## Your goal
Locate "right shoulder: (707, 244)" in the data below, then output the line it is on and all following lines through the last, word for word. Skip any pictures.

## Keypoint text descriptions
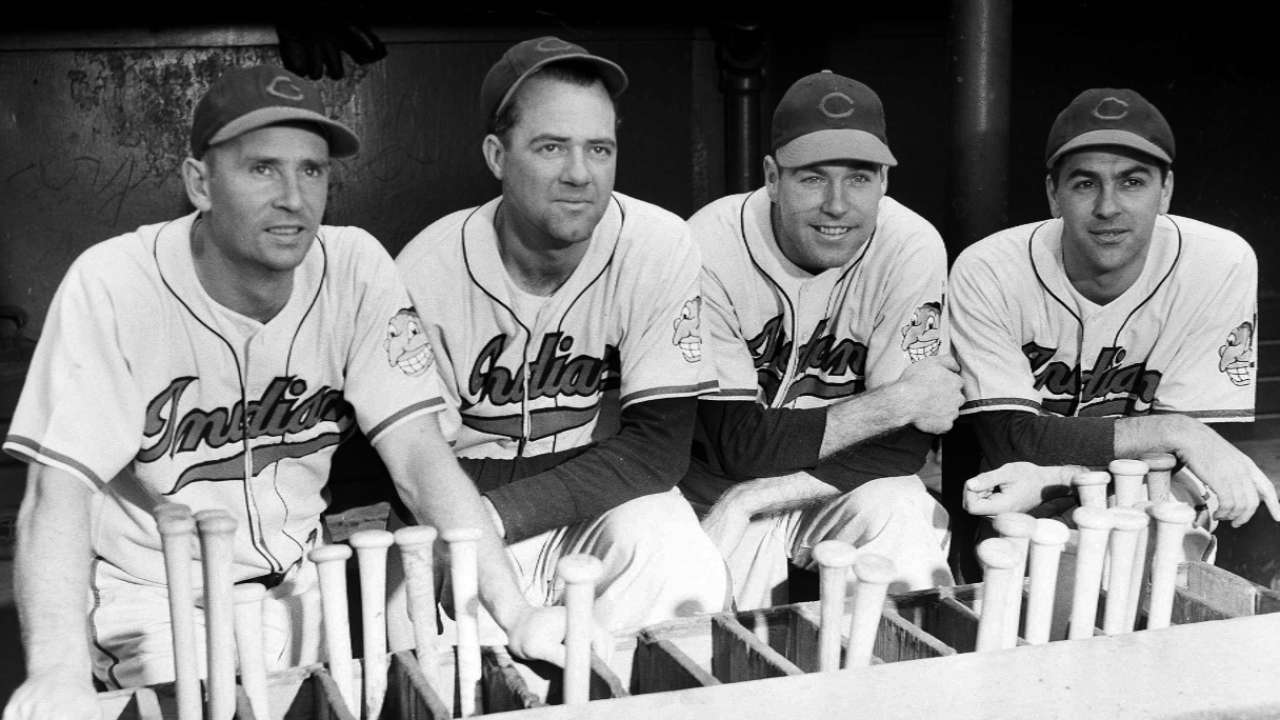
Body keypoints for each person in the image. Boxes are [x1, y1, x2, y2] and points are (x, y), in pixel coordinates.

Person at [1, 64, 574, 720]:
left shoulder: (355, 268)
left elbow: (421, 458)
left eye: (312, 171)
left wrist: (515, 609)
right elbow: (57, 491)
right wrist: (56, 669)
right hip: (158, 605)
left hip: (302, 592)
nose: (294, 198)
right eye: (262, 168)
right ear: (200, 183)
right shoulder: (113, 285)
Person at [393, 37, 728, 638]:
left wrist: (499, 509)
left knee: (681, 557)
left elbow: (658, 452)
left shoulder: (656, 243)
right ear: (497, 155)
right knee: (430, 639)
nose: (580, 174)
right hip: (462, 518)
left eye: (599, 149)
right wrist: (475, 517)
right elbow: (420, 467)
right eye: (551, 147)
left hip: (581, 510)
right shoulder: (425, 270)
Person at [679, 70, 962, 609]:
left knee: (902, 506)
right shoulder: (707, 244)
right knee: (721, 648)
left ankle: (912, 684)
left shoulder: (909, 245)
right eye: (812, 177)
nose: (837, 204)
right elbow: (734, 444)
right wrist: (899, 400)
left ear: (884, 181)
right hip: (708, 492)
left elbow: (906, 444)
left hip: (821, 487)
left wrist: (758, 494)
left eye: (858, 177)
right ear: (771, 177)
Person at [951, 88, 1278, 532]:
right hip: (1014, 497)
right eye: (1085, 183)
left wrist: (1073, 476)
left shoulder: (1218, 261)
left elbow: (1200, 459)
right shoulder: (990, 268)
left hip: (1145, 492)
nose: (1108, 207)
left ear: (1166, 191)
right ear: (1053, 193)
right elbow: (1011, 439)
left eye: (1132, 182)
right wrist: (1175, 430)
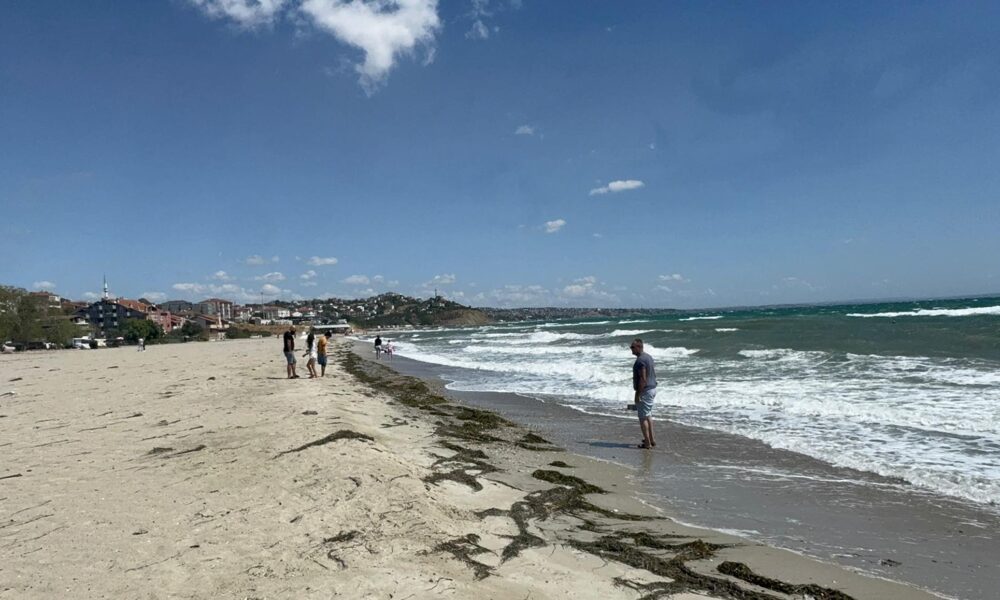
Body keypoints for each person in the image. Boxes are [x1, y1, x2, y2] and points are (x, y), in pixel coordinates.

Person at [630, 338, 657, 449]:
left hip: (645, 391)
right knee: (648, 415)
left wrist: (638, 394)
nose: (631, 349)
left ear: (639, 347)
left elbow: (643, 378)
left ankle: (647, 443)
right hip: (652, 389)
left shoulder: (640, 360)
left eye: (632, 347)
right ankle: (651, 439)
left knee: (642, 418)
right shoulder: (648, 357)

## Output below
right shoulder: (707, 244)
right knee: (721, 648)
left ankle: (912, 684)
left shoulder: (909, 245)
right eye: (812, 177)
nose: (837, 204)
right elbow: (734, 444)
right wrist: (899, 400)
left ear: (884, 181)
right hip: (708, 492)
left elbow: (906, 444)
left hip: (821, 487)
left wrist: (758, 494)
left eye: (858, 177)
right ear: (771, 177)
Person at [951, 88, 1278, 532]:
right hip: (1014, 497)
right eye: (1085, 183)
left wrist: (1073, 476)
left shoulder: (1218, 261)
left elbow: (1200, 459)
right shoulder: (990, 268)
left hip: (1145, 492)
nose: (1108, 207)
left ear: (1166, 191)
right ear: (1053, 193)
right elbow: (1011, 439)
left eye: (1132, 182)
right wrist: (1175, 430)
Body keypoints for each person in the image. Boxes are [x1, y1, x2, y2] and points are (x, y), in pixel coordinates.

Person at [630, 338, 657, 449]:
left hip: (645, 391)
right knee: (648, 415)
left wrist: (638, 394)
nose: (631, 349)
left ear: (639, 347)
left elbow: (643, 378)
left ankle: (647, 443)
right hip: (652, 389)
left shoulder: (640, 360)
left eye: (632, 347)
right ankle: (651, 439)
left knee: (642, 418)
right shoulder: (648, 357)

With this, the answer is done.